What does it take to design Chat-GPT-like software that can resolve user tasks without calling external providers? This text was meant to describe my software experiment called RealSpark, a small example on how you can combine off-the-shelf AI models into a self-contained application that aims to debunk AI fakes in art paintings shown online. I realized that the growing importance of AI sovereignty makes the project a good excuse to capture the picture of where we are heading after the AI hype wave turns into the “new normal” of everyday (tech) life.

The task of creating an application that is based on multiple self-hosted AI models might sound like a somewhat challenging one. However, with all the progress in machine learning, its influence on engineering, even a small software shop is now capable of whipping something like that up.

When chasing independence in building with AI, there are at least three technology ingredients that pop up. The first one would be a hardware and geographical deployment of a solution that is a story of its own. System requirements to run a model (inference) are typically lower than building a model (training). Planning for inference may include use-case optimization with a specialised model, and can take into account running on a wide range of platforms from cloud servers to edge devices. While training models have become accessible via global service providers, emerging industry standards like Open Neural Network Exchange (ONNX) are opening doors for independent model training infrastructure without a framework lock-in and deployment fragmentation. Hidden in plain sight, when designing ad-hoc solutions, model evaluation remains one of the most effort consuming components, yet a linchpin of any succesful AI-based service pointed toward chaotic and always-changing real world use cases.

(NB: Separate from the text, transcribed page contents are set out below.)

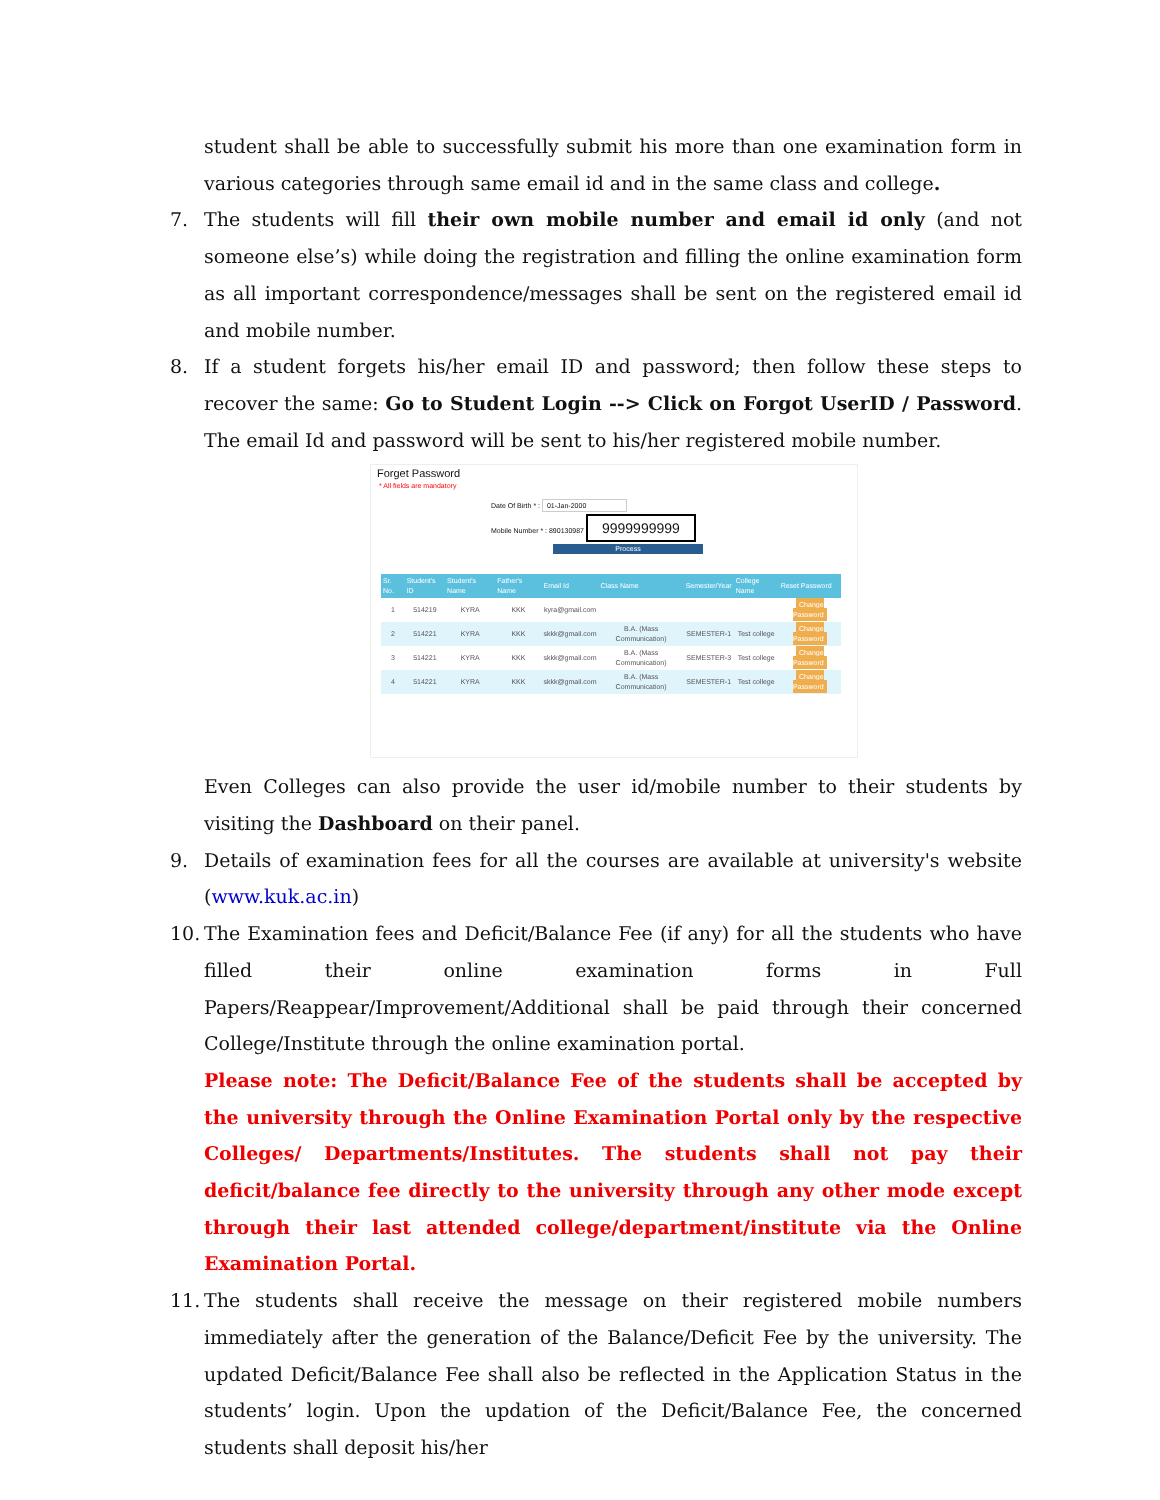student shall be able to successfully submit his more than one examination form in various categories through same email id and in the same class and college.
7. The students will fill their own mobile number and email id only (and not someone else’s) while doing the registration and filling the online examination form as all important correspondence/messages shall be sent on the registered email id and mobile number.
8. If a student forgets his/her email ID and password; then follow these steps to recover the same: Go to Student Login --> Click on Forgot UserID / Password. The email Id and password will be sent to his/her registered mobile number.
Forget Password
* All fields are mandatory
Date Of Birth * : 01-Jan-2000
Mobile Number * : 890130987 9999999999
Process
| Sr. No. | Student's ID | Student's Name | Father's Name | Email Id | Class Name | Semester/Year | College Name | Reset Password |
| --- | --- | --- | --- | --- | --- | --- | --- | --- |
| 1 | 514219 | KYRA | KKK | kyra@gmail.com | | | | Change Password |
| 2 | 514221 | KYRA | KKK | skkk@gmail.com | B.A. (Mass Communication) | SEMESTER-1 | Test college | Change Password |
| 3 | 514221 | KYRA | KKK | skkk@gmail.com | B.A. (Mass Communication) | SEMESTER-3 | Test college | Change Password |
| 4 | 514221 | KYRA | KKK | skkk@gmail.com | B.A. (Mass Communication) | SEMESTER-1 | Test college | Change Password |
Even Colleges can also provide the user id/mobile number to their students by visiting the Dashboard on their panel.
9. Details of examination fees for all the courses are available at university's website (www.kuk.ac.in)
10. The Examination fees and Deficit/Balance Fee (if any) for all the students who have filled their online examination forms in Full Papers/Reappear/Improvement/Additional shall be paid through their concerned College/Institute through the online examination portal.
Please note: The Deficit/Balance Fee of the students shall be accepted by the university through the Online Examination Portal only by the respective Colleges/ Departments/Institutes. The students shall not pay their deficit/balance fee directly to the university through any other mode except through their last attended college/department/institute via the Online Examination Portal.
11. The students shall receive the message on their registered mobile numbers immediately after the generation of the Balance/Deficit Fee by the university. The updated Deficit/Balance Fee shall also be reflected in the Application Status in the students’ login. Upon the updation of the Deficit/Balance Fee, the concerned students shall deposit his/her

The second ingredient is a buzzling ecosystem of rapidly growing, ready to use, AI models with permissive licensing, such as the open platforms like Hugging Face, Replicate or ModelScope. As for now we can benefit from the tight competitive race between big players or country backed open projects like the Chinese DeepSeek. Once finding access to a good AI model candidate, let's not overestimate community effort to establish interoperability standards of the execution time. Here comes the popular Model Context Protocol (MCP), a way of setting up adapters between AI-based apps and external tools, data, and services. With it, knowledge limitations of your model or its hallucinations can be mitigated by ground truth of curated data sources.

The third ingredient is the AI Agent assisted standardized Software Development Life Cycle loop: plan → analyze → design or specify (including specifying tests) → implement → test → integrate → deploy.

At the end of 2025, AI-assisted development reached a level of maturity that marked a point of no return. Software development is now focused even more on engineering practice. Pure syntax knowledge is becoming less relevant. Setting up configurations, building validation, and accessing knowledge are now quicker than ever. All these bring a new wave of software experiments to come.